Le professeur Driss Moussaoui est ce qu’on appelle une force tranquille. Son sens du verbe et sa répartie sont telles qu’il vous donne l’impression d’être en présence d’un littéraire et non d’un médecin. L’explication est peut-être à chercher du côté du cinéma, dont il est un aficionado comme on n’en trouve plus de nos jours. Psychiatre, il a fondé le Centre hospitalier psychiatrique universitaire Ibn Rochd de Casablanca, qu’il a dirigé pendant près de 35 ans. Formé en France, il avait fait le choix de revenir au Maroc en 1979 et de s’impliquer dans ce qui était alors un chantier oublié des politiques de santé : les maladies mentales. Dans cet entretien, il revient sur sa vie : une enfance marquée par la disparition de son père et les raisons qui l’ont poussé à s’engager dans cette spécialité presque inconnue au Maroc…
Vous êtes né à Marrakech en 1949, vers la fin du protectorat. Quel souvenir gardez-vous de cette période ?

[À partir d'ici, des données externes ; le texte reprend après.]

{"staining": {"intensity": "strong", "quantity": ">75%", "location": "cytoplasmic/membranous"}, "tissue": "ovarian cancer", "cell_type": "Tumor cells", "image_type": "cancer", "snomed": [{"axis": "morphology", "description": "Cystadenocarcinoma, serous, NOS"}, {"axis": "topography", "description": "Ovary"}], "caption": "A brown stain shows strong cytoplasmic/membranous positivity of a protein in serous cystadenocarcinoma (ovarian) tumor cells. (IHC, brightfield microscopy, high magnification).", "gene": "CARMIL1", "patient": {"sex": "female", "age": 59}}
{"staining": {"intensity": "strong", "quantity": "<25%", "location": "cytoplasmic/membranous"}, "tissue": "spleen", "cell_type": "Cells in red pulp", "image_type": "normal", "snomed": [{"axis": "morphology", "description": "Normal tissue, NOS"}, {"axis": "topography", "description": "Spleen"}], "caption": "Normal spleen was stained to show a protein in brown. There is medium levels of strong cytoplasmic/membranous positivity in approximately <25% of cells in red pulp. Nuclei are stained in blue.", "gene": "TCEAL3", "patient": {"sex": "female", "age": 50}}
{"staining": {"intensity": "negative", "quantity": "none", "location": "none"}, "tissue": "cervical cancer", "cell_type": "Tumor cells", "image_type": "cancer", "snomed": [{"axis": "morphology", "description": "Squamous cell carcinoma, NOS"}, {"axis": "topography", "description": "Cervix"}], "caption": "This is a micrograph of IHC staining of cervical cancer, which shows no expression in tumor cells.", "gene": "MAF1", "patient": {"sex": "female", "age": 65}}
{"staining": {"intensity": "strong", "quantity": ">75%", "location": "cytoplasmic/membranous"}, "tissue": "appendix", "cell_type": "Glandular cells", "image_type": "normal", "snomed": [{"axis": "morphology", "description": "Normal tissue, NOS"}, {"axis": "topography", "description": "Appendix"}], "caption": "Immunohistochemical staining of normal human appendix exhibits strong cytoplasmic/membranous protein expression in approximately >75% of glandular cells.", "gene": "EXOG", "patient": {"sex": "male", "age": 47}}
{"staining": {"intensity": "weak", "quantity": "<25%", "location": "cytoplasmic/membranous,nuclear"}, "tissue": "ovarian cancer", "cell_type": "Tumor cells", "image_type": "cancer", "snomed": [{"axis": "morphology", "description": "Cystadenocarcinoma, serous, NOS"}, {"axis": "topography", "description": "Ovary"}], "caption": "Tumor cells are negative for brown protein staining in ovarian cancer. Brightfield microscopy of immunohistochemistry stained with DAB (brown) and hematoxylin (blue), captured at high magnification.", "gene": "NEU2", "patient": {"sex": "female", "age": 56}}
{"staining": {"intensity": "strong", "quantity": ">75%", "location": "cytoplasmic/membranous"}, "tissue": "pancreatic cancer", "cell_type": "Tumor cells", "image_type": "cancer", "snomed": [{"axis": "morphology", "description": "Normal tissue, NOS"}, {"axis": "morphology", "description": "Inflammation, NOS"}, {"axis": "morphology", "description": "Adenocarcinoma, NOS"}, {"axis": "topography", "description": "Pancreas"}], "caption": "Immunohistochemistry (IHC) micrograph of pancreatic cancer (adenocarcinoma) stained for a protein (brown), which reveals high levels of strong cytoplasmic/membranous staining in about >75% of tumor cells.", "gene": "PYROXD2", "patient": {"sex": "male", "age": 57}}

C’était il y a plus de 75 ans. Je me souviens très bien de la maison où j’ai grandi, à Derb Arjane, dans la médina de Marrakech. Mon père était moqaddem du quartier. À ce moment, ça commençait à tanguer, surtout après la déposition du sultan Ben Youssef… Mon père est mort brutalement, en 1954. Notre vie a basculé du tout au tout. C’était très dur pour moi, et pour ma mère ; mon petit frère et ma patite sœur se sont moins rendus compte de la catastrophe… J’ai eu immédiatement -même si je n’étais âgé que de quatre ans et demi- une sensation de naufrage social imminent. Je nous voyais à la rue, en train de mendier pour survivre. Ma mère était très angoissée par cette situation car elle aimait beaucoup mon père, d’un amour que je qualifierai de moderne pour l’époque. Et pour ne rien arranger, j’étais à deux doigts de mourir d’une rougeole au moment de l’enterrement de mon père…
De quel milieu social êtes-vous issu ?
Du temps de mon père, nous ne manquions de rien. Mais après sa mort, cela a été très difficile. Ma mère faisait de la couture pour joindre les deux bouts. J’étais conscient que ma seule issue serait les études. J’ai obtenu une bourse après avoir été classé premier au niveau régional, lors de l’examen du certificat d’études primaires (passage au collège, ndlr).